### DATA RECORDS ###

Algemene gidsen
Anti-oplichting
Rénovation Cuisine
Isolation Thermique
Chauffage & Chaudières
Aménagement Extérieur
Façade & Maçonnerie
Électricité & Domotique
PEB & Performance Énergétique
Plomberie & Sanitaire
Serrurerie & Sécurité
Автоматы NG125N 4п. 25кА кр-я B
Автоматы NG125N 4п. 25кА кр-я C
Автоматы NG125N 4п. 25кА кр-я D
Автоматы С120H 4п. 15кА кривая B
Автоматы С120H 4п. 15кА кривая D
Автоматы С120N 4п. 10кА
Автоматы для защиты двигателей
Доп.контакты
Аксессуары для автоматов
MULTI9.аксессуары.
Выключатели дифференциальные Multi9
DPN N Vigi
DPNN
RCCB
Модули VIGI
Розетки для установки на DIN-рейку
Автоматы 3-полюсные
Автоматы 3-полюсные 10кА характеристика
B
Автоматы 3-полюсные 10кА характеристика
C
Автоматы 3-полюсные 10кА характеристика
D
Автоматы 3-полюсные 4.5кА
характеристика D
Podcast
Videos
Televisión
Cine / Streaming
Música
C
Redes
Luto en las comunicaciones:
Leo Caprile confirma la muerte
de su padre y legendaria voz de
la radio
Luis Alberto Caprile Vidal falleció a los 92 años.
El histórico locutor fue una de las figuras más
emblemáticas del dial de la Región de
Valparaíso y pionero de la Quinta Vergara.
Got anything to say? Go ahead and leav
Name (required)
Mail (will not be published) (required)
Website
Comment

###

**WORK REQUEST:** Write out again exactly the lines that run from the one holding "Luis Alberto Caprile" through the last line of the data; omit all other lines.

**RESULT:**
Luis Alberto Caprile Vidal falleció a los 92 años.
El histórico locutor fue una de las figuras más
emblemáticas del dial de la Región de
Valparaíso y pionero de la Quinta Vergara.
Got anything to say? Go ahead and leav
Name (required)
Mail (will not be published) (required)
Website
Comment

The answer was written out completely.